Wednesday, May 8, 2013

Shiny Things

What is it about shiny things that captures people's attentions so? Take the rundown Bessemer Shopping Center on Phillips Avenue for example. Yes, it's true, my community expressed a desire for a grocery store, drug store, medical center, job training center and space for a few more businesses there. But contrary to what developers, media and city council members have lead Greensboro taxpayers to believe, I have yet to attend a single community meeting where anyone from my neighborhood except perhaps with the exception of Goldie Wells, state that we wanted a shiny new shopping center. Or that the entire shopping center had to be remodeled all at once.

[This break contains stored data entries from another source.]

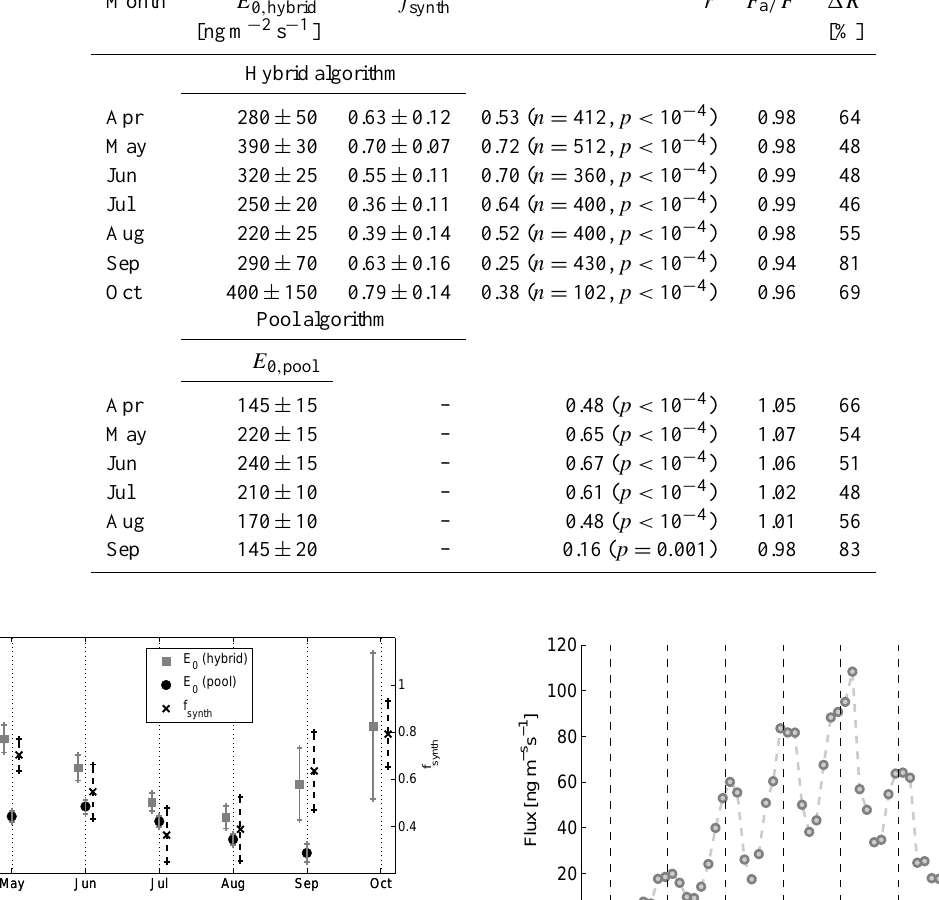
Table 4. The table presents monoterpene emission parameters of a hybrid algorithm, E 0 , hybrid , and f , including 95% confidence intervals (years 2010–2013). The table shows also correlations coefficients ( r ), relative errors between the measurements and the calculated values ( (cid:49)R ), and a ratio, F a /F , where F a is an average value of the calculated emissions, and F an average value of the measurements. There are also corresponding values of the pool algorithm. If the p value of a correlation was larger than 0 . 0027, the result was disregarded as statistically insignificant, and those values are not shown in the table.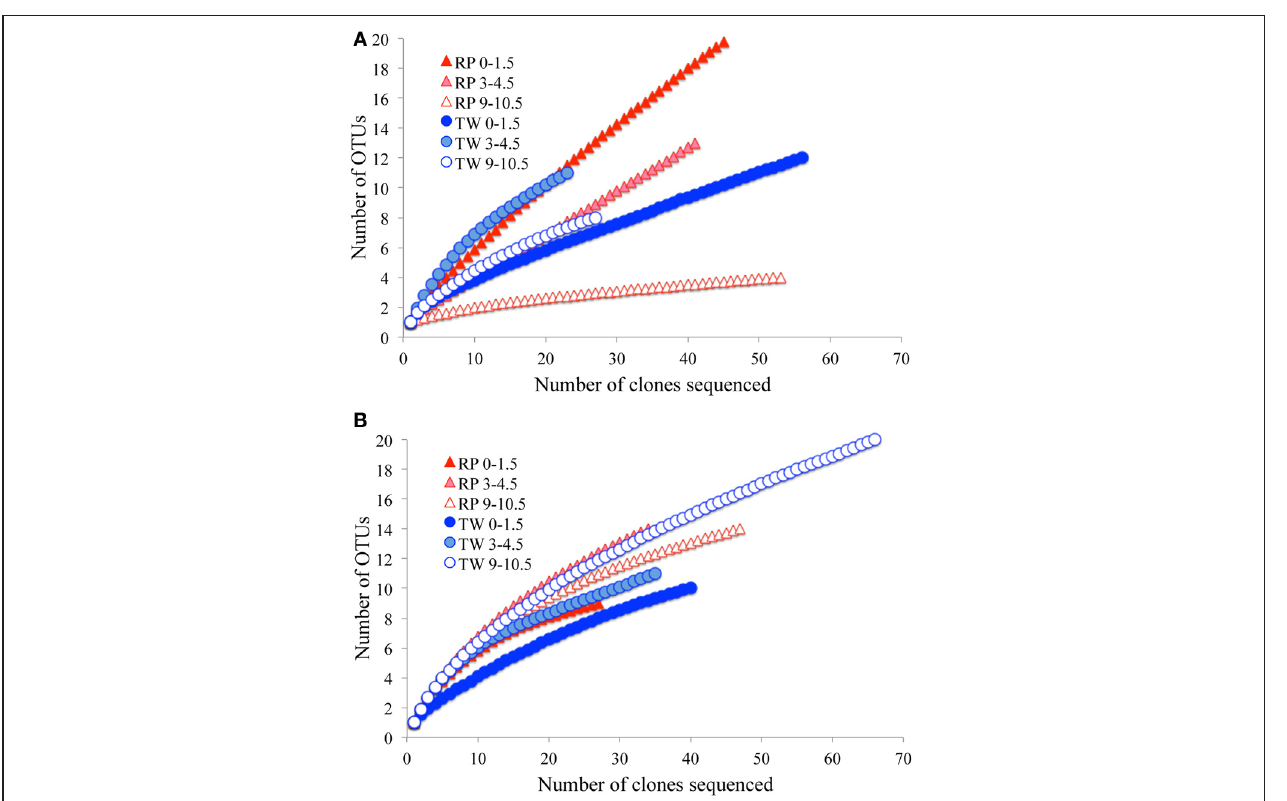
FIGURE A1 | Rarefaction curves showing 16S rRNA OTU richness for each of the sampling sites and depths for this study. Curves were calculated using the furthest neighbor approach with a 97% sequence similarity cutoff. Data shown are for Bacteria (A) and Archaea (B) .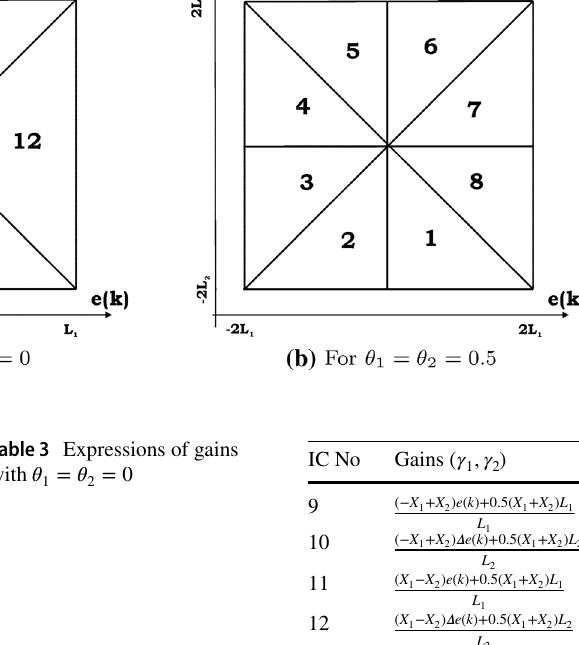
Fig. 7 Input combinations with varying FoUs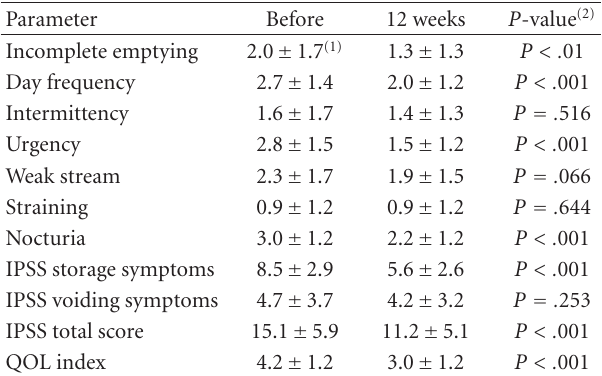
Table 1: Change in IPSS and QOL index before and after solifenacin treatment ( n =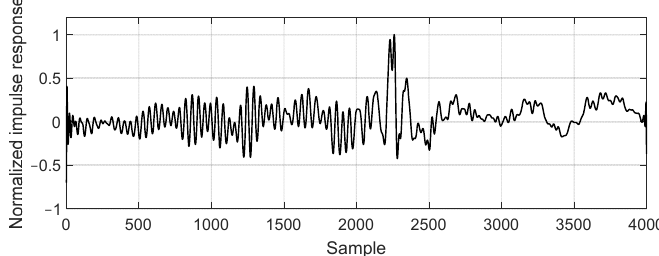
Figure 10. Impulse response of the optimal FIR inverse filter a opt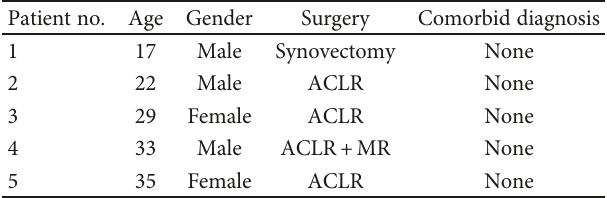
ACRL: anterior cruciate ligament reconstruction; MR: meniscal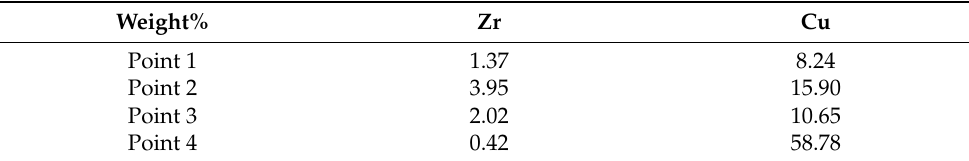
Figure 3. SEM micrograph of the machined surface for Ip = 5 A and Ton = 12.8 μ s.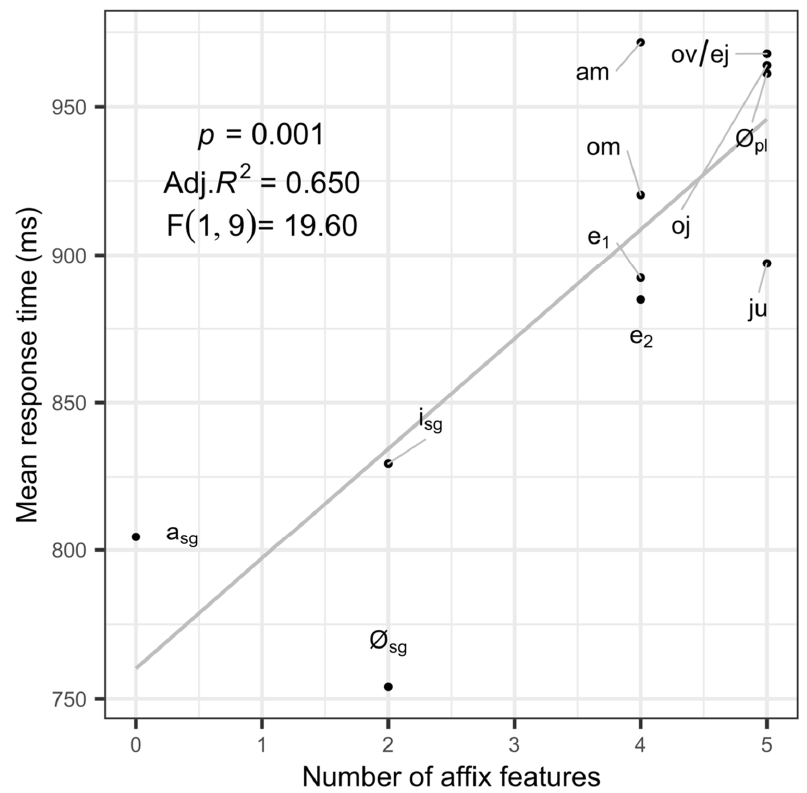
Figure 2. Effect of features on mean response time by affix.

As a matter of fact, it was my understanding all along that the Bessemer Shopping Center would be restored one store at a time as tenants (businesses) are found who want to locate there. The community, my community, a community I've lived in longer than Goldie Wells or any of our other so-called community leaders, is not asking for shiny things. Goldie Wells is no longer on City Council and does not speak for us.

So why all these pretty pictures from developer groups headed by Skip Alston and George Carr? We didn't ask for that. The Renaissance Community Co-op is looking for space for a grocery store. Everyone knows that once you get a grocery store to anchor a shopping center, other stores follow. As a matter of fact: the fact that the RCC exists is the only reason these developers are interested in the first place. Otherwise they would have been there already, before the co-op movement began.

And there would be no need to be having this conversation.

Tell Goldie, Skip, George Carr and Jim Kee we don't need their shiny things, we don't need their monopolies-- we need the Renaissance Community Co-op without the developers.

And remember: a successful grocery store co-op in my community could serve as an economic model that could be duplicated and raise the standard of living in neighborhoods all over Greensboro-- even Greensboro's most prosperous neighborhoods. And therein is the reason the very thought of a little co-op in Northeast Greensboro is scaring the life out of Greensboro's developer class. For to compete on a level playing field is a game they hope to never have to play.